__What you should do__
Reproduce every one of the following items line for line, without any alteration.

Stored data:
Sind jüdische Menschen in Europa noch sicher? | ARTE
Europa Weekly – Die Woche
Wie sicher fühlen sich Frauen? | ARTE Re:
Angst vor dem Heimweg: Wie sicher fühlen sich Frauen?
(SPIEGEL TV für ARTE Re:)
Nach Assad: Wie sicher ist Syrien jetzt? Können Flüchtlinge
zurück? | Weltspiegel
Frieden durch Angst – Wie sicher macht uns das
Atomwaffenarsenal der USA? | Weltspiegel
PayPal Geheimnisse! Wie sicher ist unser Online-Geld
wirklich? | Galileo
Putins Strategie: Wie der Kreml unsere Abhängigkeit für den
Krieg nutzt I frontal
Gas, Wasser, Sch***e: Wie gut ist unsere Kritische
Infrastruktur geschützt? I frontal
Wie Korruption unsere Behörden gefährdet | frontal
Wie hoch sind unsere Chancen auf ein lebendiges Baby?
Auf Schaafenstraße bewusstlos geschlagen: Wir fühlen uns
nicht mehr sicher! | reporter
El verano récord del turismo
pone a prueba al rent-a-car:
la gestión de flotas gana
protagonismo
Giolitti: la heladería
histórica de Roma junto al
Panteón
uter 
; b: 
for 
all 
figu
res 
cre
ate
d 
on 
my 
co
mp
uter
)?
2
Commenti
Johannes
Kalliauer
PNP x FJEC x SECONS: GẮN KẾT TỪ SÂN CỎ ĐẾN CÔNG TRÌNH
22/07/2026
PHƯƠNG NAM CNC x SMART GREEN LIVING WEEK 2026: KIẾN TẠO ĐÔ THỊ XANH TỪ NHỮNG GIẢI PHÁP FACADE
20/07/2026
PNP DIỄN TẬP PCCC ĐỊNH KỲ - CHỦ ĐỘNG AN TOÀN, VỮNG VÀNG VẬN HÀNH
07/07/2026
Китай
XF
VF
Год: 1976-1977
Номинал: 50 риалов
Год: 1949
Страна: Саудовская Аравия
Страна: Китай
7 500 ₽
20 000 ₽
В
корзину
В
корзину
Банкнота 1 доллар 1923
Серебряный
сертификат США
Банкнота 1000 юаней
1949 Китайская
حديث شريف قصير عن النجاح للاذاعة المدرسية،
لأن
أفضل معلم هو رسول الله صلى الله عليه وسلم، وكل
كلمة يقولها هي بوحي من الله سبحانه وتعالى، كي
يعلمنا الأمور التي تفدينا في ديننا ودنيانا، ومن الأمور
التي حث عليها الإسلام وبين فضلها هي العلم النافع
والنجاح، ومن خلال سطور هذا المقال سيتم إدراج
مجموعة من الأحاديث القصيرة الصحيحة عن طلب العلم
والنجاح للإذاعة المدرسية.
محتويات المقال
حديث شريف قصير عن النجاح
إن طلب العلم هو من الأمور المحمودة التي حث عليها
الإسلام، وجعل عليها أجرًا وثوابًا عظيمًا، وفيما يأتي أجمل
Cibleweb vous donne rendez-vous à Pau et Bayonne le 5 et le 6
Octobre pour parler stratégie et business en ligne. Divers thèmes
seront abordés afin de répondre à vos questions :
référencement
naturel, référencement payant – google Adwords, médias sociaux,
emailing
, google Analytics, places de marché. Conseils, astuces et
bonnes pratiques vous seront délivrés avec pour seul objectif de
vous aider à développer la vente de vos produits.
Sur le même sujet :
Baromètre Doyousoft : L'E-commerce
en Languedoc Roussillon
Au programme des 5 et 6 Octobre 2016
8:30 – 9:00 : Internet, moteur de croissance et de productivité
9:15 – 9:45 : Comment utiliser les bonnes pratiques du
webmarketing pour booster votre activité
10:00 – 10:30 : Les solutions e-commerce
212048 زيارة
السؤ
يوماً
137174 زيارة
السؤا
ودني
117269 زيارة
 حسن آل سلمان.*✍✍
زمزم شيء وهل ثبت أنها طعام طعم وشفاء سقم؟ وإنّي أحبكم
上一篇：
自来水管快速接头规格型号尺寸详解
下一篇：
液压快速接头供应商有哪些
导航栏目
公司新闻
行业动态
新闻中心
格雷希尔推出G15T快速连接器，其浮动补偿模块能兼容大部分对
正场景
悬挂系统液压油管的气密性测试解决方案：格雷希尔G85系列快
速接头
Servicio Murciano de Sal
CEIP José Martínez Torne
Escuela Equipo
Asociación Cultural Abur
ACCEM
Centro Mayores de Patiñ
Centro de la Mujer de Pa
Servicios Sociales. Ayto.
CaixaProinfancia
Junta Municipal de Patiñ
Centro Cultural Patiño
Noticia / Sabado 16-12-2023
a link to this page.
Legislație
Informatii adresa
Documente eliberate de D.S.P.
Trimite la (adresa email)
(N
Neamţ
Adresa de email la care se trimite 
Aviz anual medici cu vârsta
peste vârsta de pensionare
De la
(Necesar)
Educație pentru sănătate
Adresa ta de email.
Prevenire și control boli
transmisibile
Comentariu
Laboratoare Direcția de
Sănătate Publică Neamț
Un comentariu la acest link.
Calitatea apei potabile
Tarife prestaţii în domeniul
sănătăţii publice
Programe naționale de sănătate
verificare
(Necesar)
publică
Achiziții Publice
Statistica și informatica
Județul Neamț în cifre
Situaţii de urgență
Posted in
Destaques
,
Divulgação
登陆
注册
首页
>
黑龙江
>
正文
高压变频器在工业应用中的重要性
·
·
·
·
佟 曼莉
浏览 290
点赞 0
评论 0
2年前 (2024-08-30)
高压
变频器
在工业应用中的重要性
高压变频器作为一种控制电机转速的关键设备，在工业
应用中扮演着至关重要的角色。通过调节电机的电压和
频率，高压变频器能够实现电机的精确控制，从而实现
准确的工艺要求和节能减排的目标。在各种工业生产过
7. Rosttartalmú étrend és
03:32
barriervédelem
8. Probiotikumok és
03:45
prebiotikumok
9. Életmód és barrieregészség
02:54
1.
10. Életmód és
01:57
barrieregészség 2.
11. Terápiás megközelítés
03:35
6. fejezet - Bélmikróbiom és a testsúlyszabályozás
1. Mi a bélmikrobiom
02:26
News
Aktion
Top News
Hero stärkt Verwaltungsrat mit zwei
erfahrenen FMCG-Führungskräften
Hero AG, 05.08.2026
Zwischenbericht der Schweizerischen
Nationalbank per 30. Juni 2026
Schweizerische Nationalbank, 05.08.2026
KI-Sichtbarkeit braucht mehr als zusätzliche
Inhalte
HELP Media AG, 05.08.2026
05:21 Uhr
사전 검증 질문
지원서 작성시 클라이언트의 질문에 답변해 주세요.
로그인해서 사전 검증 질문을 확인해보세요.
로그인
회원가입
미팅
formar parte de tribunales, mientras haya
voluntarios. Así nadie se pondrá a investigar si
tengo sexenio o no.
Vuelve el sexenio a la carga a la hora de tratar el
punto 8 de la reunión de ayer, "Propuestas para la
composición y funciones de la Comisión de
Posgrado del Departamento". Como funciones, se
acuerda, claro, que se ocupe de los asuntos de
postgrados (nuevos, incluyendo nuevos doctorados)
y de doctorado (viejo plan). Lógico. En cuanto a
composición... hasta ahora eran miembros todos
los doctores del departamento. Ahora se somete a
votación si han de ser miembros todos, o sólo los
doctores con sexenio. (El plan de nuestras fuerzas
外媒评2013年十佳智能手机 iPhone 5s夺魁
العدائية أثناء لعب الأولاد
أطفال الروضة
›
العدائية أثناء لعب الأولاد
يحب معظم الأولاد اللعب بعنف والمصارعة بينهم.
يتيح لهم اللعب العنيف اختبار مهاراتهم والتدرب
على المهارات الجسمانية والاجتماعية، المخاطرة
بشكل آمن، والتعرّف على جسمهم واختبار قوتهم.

__Your solution__
Sind jüdische Menschen in Europa noch sicher? | ARTE
Europa Weekly – Die Woche
Wie sicher fühlen sich Frauen? | ARTE Re:
Angst vor dem Heimweg: Wie sicher fühlen sich Frauen?
(SPIEGEL TV für ARTE Re:)
Nach Assad: Wie sicher ist Syrien jetzt? Können Flüchtlinge
zurück? | Weltspiegel
Frieden durch Angst – Wie sicher macht uns das
Atomwaffenarsenal der USA? | Weltspiegel
PayPal Geheimnisse! Wie sicher ist unser Online-Geld
wirklich? | Galileo
Putins Strategie: Wie der Kreml unsere Abhängigkeit für den
Krieg nutzt I frontal
Gas, Wasser, Sch***e: Wie gut ist unsere Kritische
Infrastruktur geschützt? I frontal
Wie Korruption unsere Behörden gefährdet | frontal
Wie hoch sind unsere Chancen auf ein lebendiges Baby?
Auf Schaafenstraße bewusstlos geschlagen: Wir fühlen uns
nicht mehr sicher! | reporter
El verano récord del turismo
pone a prueba al rent-a-car:
la gestión de flotas gana
protagonismo
Giolitti: la heladería
histórica de Roma junto al
Panteón
uter 
; b: 
for 
all 
figu
res 
cre
ate
d 
on 
my 
co
mp
uter
)?
2
Commenti
Johannes
Kalliauer
PNP x FJEC x SECONS: GẮN KẾT TỪ SÂN CỎ ĐẾN CÔNG TRÌNH
22/07/2026
PHƯƠNG NAM CNC x SMART GREEN LIVING WEEK 2026: KIẾN TẠO ĐÔ THỊ XANH TỪ NHỮNG GIẢI PHÁP FACADE
20/07/2026
PNP DIỄN TẬP PCCC ĐỊNH KỲ - CHỦ ĐỘNG AN TOÀN, VỮNG VÀNG VẬN HÀNH
07/07/2026
Китай
XF
VF
Год: 1976-1977
Номинал: 50 риалов
Год: 1949
Страна: Саудовская Аравия
Страна: Китай
7 500 ₽
20 000 ₽
В
корзину
В
корзину
Банкнота 1 доллар 1923
Серебряный
сертификат США
Банкнота 1000 юаней
1949 Китайская
حديث شريف قصير عن النجاح للاذاعة المدرسية،
لأن
أفضل معلم هو رسول الله صلى الله عليه وسلم، وكل
كلمة يقولها هي بوحي من الله سبحانه وتعالى، كي
يعلمنا الأمور التي تفدينا في ديننا ودنيانا، ومن الأمور
التي حث عليها الإسلام وبين فضلها هي العلم النافع
والنجاح، ومن خلال سطور هذا المقال سيتم إدراج
مجموعة من الأحاديث القصيرة الصحيحة عن طلب العلم
والنجاح للإذاعة المدرسية.
محتويات المقال
حديث شريف قصير عن النجاح
إن طلب العلم هو من الأمور المحمودة التي حث عليها
الإسلام، وجعل عليها أجرًا وثوابًا عظيمًا، وفيما يأتي أجمل
Cibleweb vous donne rendez-vous à Pau et Bayonne le 5 et le 6
Octobre pour parler stratégie et business en ligne. Divers thèmes
seront abordés afin de répondre à vos questions :
référencement
naturel, référencement payant – google Adwords, médias sociaux,
emailing
, google Analytics, places de marché. Conseils, astuces et
bonnes pratiques vous seront délivrés avec pour seul objectif de
vous aider à développer la vente de vos produits.
Sur le même sujet :
Baromètre Doyousoft : L'E-commerce
en Languedoc Roussillon
Au programme des 5 et 6 Octobre 2016
8:30 – 9:00 : Internet, moteur de croissance et de productivité
9:15 – 9:45 : Comment utiliser les bonnes pratiques du
webmarketing pour booster votre activité
10:00 – 10:30 : Les solutions e-commerce
212048 زيارة
السؤ
يوماً
137174 زيارة
السؤا
ودني
117269 زيارة
 حسن آل سلمان.*✍✍
زمزم شيء وهل ثبت أنها طعام طعم وشفاء سقم؟ وإنّي أحبكم
上一篇：
自来水管快速接头规格型号尺寸详解
下一篇：
液压快速接头供应商有哪些
导航栏目
公司新闻
行业动态
新闻中心
格雷希尔推出G15T快速连接器，其浮动补偿模块能兼容大部分对
正场景
悬挂系统液压油管的气密性测试解决方案：格雷希尔G85系列快
速接头
Servicio Murciano de Sal
CEIP José Martínez Torne
Escuela Equipo
Asociación Cultural Abur
ACCEM
Centro Mayores de Patiñ
Centro de la Mujer de Pa
Servicios Sociales. Ayto.
CaixaProinfancia
Junta Municipal de Patiñ
Centro Cultural Patiño
Noticia / Sabado 16-12-2023
a link to this page.
Legislație
Informatii adresa
Documente eliberate de D.S.P.
Trimite la (adresa email)
(N
Neamţ
Adresa de email la care se trimite 
Aviz anual medici cu vârsta
peste vârsta de pensionare
De la
(Necesar)
Educație pentru sănătate
Adresa ta de email.
Prevenire și control boli
transmisibile
Comentariu
Laboratoare Direcția de
Sănătate Publică Neamț
Un comentariu la acest link.
Calitatea apei potabile
Tarife prestaţii în domeniul
sănătăţii publice
Programe naționale de sănătate
verificare
(Necesar)
publică
Achiziții Publice
Statistica și informatica
Județul Neamț în cifre
Situaţii de urgență
Posted in
Destaques
,
Divulgação
登陆
注册
首页
>
黑龙江
>
正文
高压变频器在工业应用中的重要性
·
·
·
·
佟 曼莉
浏览 290
点赞 0
评论 0
2年前 (2024-08-30)
高压
变频器
在工业应用中的重要性
高压变频器作为一种控制电机转速的关键设备，在工业
应用中扮演着至关重要的角色。通过调节电机的电压和
频率，高压变频器能够实现电机的精确控制，从而实现
准确的工艺要求和节能减排的目标。在各种工业生产过
7. Rosttartalmú étrend és
03:32
barriervédelem
8. Probiotikumok és
03:45
prebiotikumok
9. Életmód és barrieregészség
02:54
1.
10. Életmód és
01:57
barrieregészség 2.
11. Terápiás megközelítés
03:35
6. fejezet - Bélmikróbiom és a testsúlyszabályozás
1. Mi a bélmikrobiom
02:26
News
Aktion
Top News
Hero stärkt Verwaltungsrat mit zwei
erfahrenen FMCG-Führungskräften
Hero AG, 05.08.2026
Zwischenbericht der Schweizerischen
Nationalbank per 30. Juni 2026
Schweizerische Nationalbank, 05.08.2026
KI-Sichtbarkeit braucht mehr als zusätzliche
Inhalte
HELP Media AG, 05.08.2026
05:21 Uhr
사전 검증 질문
지원서 작성시 클라이언트의 질문에 답변해 주세요.
로그인해서 사전 검증 질문을 확인해보세요.
로그인
회원가입
미팅
formar parte de tribunales, mientras haya
voluntarios. Así nadie se pondrá a investigar si
tengo sexenio o no.
Vuelve el sexenio a la carga a la hora de tratar el
punto 8 de la reunión de ayer, "Propuestas para la
composición y funciones de la Comisión de
Posgrado del Departamento". Como funciones, se
acuerda, claro, que se ocupe de los asuntos de
postgrados (nuevos, incluyendo nuevos doctorados)
y de doctorado (viejo plan). Lógico. En cuanto a
composición... hasta ahora eran miembros todos
los doctores del departamento. Ahora se somete a
votación si han de ser miembros todos, o sólo los
doctores con sexenio. (El plan de nuestras fuerzas
外媒评2013年十佳智能手机 iPhone 5s夺魁
العدائية أثناء لعب الأولاد
أطفال الروضة
›
العدائية أثناء لعب الأولاد
يحب معظم الأولاد اللعب بعنف والمصارعة بينهم.
يتيح لهم اللعب العنيف اختبار مهاراتهم والتدرب
على المهارات الجسمانية والاجتماعية، المخاطرة
بشكل آمن، والتعرّف على جسمهم واختبار قوتهم.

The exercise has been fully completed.